──────── Data in this exercise ────────

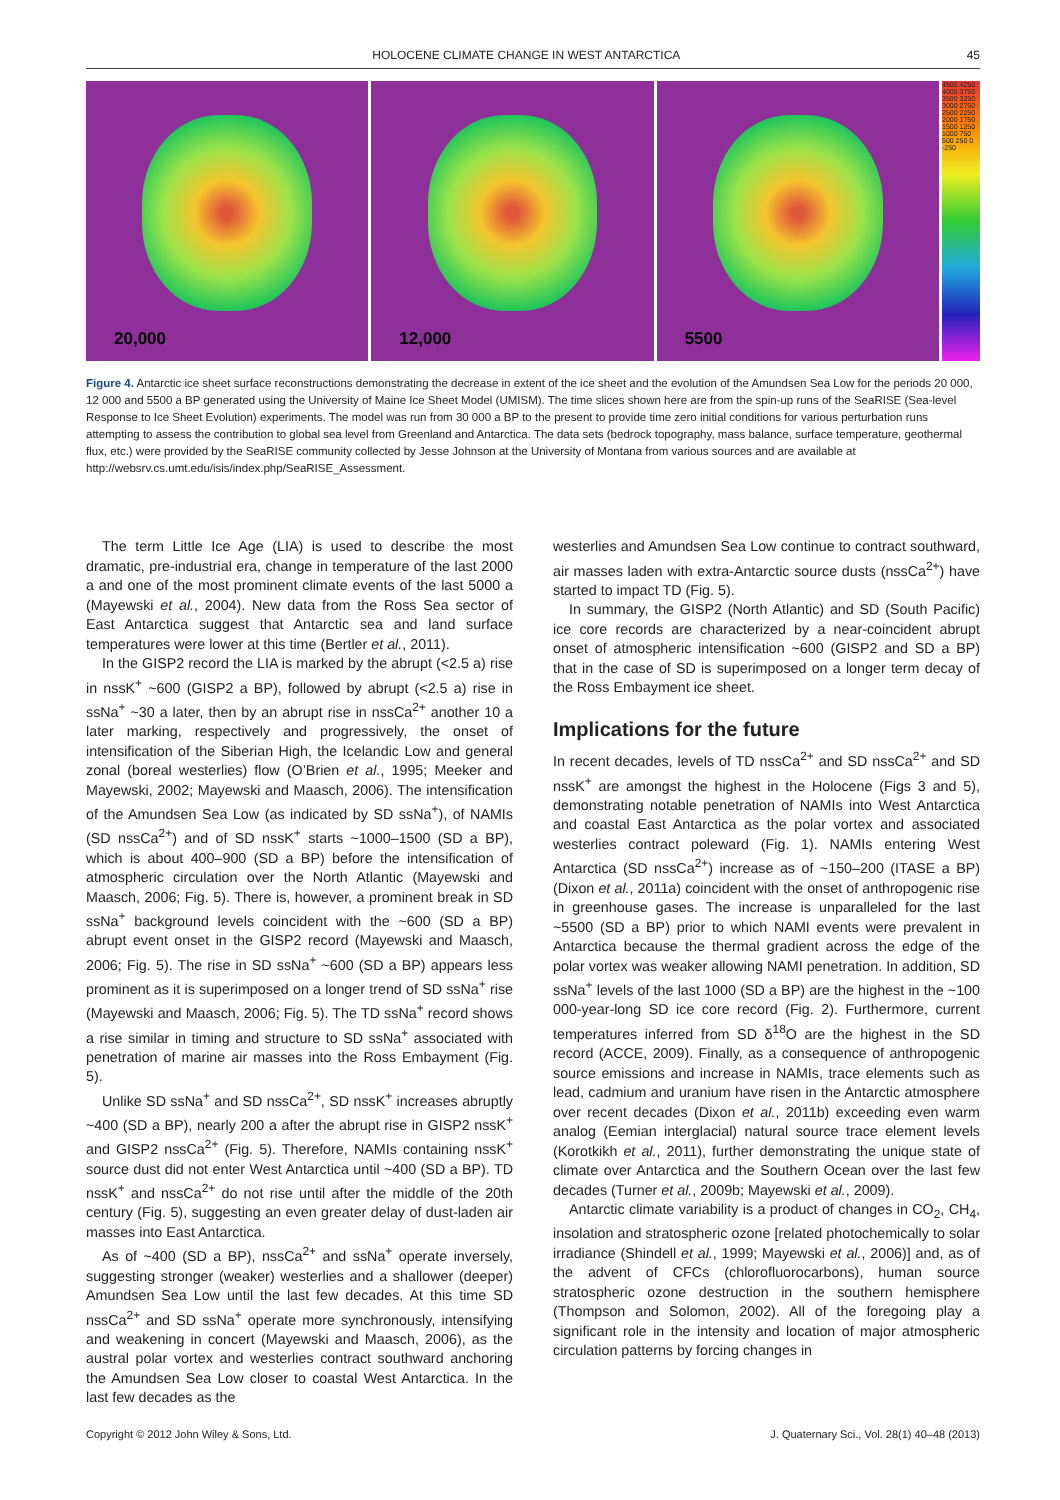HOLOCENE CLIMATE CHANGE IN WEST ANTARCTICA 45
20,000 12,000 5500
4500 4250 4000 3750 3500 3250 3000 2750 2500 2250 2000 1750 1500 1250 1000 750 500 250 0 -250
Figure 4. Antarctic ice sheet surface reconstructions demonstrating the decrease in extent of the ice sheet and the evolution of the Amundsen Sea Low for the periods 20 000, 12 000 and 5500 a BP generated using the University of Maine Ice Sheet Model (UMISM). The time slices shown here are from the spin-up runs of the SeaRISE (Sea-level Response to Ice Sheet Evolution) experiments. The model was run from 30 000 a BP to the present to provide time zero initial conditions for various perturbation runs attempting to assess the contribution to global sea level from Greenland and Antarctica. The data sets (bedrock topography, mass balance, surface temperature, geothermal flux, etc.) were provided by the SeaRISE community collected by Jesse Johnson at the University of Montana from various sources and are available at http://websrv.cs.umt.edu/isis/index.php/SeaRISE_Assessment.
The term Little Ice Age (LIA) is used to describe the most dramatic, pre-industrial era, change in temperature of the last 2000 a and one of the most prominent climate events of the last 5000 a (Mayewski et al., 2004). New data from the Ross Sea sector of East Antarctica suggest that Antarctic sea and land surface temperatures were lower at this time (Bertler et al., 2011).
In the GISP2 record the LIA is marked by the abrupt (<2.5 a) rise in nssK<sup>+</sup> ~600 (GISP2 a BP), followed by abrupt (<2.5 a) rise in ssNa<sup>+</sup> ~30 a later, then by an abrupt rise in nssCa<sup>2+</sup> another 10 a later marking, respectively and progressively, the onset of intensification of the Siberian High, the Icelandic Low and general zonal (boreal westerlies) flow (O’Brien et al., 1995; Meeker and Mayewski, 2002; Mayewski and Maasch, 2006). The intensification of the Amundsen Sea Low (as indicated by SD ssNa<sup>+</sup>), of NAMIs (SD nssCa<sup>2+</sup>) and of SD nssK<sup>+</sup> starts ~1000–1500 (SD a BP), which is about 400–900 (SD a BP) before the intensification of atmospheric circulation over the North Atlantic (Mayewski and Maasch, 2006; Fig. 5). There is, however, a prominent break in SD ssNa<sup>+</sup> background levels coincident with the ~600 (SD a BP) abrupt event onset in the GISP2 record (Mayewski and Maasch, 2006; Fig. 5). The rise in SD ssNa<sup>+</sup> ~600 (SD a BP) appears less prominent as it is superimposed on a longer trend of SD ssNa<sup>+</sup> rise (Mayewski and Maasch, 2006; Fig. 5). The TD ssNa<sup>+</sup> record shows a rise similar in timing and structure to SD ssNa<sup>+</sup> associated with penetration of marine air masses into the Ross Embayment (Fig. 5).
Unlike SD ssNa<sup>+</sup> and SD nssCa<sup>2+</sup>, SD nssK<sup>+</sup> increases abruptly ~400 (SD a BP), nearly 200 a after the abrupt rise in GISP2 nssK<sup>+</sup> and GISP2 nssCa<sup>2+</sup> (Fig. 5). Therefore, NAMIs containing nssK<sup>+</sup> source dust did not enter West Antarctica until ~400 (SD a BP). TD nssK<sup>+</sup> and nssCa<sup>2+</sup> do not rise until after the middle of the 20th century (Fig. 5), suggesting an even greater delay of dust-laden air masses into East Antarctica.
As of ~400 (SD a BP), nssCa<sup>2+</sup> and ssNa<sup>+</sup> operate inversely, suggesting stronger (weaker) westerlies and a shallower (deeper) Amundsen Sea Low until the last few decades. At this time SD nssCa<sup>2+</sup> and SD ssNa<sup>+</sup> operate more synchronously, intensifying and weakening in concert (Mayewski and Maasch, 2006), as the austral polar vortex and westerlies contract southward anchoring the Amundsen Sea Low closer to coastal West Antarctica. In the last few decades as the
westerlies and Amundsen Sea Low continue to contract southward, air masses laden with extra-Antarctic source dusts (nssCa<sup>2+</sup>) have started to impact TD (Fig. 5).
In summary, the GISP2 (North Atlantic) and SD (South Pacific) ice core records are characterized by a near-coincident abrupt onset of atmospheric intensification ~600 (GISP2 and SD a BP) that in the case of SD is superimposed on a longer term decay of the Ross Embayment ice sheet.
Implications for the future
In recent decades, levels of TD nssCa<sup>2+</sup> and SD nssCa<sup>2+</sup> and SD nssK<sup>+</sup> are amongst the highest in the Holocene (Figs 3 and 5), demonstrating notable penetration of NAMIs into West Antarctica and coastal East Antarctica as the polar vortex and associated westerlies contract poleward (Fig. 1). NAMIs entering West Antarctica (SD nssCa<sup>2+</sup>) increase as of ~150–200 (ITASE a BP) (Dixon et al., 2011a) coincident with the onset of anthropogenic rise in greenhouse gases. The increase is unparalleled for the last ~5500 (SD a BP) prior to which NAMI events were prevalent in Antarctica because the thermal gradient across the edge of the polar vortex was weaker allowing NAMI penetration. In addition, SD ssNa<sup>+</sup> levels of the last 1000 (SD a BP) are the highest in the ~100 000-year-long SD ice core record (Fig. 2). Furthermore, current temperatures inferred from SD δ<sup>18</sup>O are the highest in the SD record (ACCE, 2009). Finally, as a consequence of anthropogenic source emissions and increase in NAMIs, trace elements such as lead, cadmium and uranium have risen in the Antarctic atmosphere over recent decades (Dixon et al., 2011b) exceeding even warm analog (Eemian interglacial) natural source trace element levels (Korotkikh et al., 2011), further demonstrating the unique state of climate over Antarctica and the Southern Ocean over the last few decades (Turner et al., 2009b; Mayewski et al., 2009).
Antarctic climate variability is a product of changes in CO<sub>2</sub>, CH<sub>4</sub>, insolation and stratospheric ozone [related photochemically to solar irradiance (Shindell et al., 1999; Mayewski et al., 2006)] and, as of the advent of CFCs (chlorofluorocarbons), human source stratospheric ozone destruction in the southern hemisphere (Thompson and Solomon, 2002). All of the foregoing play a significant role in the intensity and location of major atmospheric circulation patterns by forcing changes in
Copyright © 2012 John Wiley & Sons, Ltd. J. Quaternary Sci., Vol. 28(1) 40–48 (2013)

────────

Please restate the lines above exactly, starting at the first line of the data and stopping at the line containing "The term Little", which is included. Omit pictures.

_Response to the task_
HOLOCENE CLIMATE CHANGE IN WEST ANTARCTICA 45
20,000 12,000 5500
4500 4250 4000 3750 3500 3250 3000 2750 2500 2250 2000 1750 1500 1250 1000 750 500 250 0 -250
Figure 4. Antarctic ice sheet surface reconstructions demonstrating the decrease in extent of the ice sheet and the evolution of the Amundsen Sea Low for the periods 20 000, 12 000 and 5500 a BP generated using the University of Maine Ice Sheet Model (UMISM). The time slices shown here are from the spin-up runs of the SeaRISE (Sea-level Response to Ice Sheet Evolution) experiments. The model was run from 30 000 a BP to the present to provide time zero initial conditions for various perturbation runs attempting to assess the contribution to global sea level from Greenland and Antarctica. The data sets (bedrock topography, mass balance, surface temperature, geothermal flux, etc.) were provided by the SeaRISE community collected by Jesse Johnson at the University of Montana from various sources and are available at http://websrv.cs.umt.edu/isis/index.php/SeaRISE_Assessment.
The term Little Ice Age (LIA) is used to describe the most dramatic, pre-industrial era, change in temperature of the last 2000 a and one of the most prominent climate events of the last 5000 a (Mayewski et al., 2004). New data from the Ross Sea sector of East Antarctica suggest that Antarctic sea and land surface temperatures were lower at this time (Bertler et al., 2011).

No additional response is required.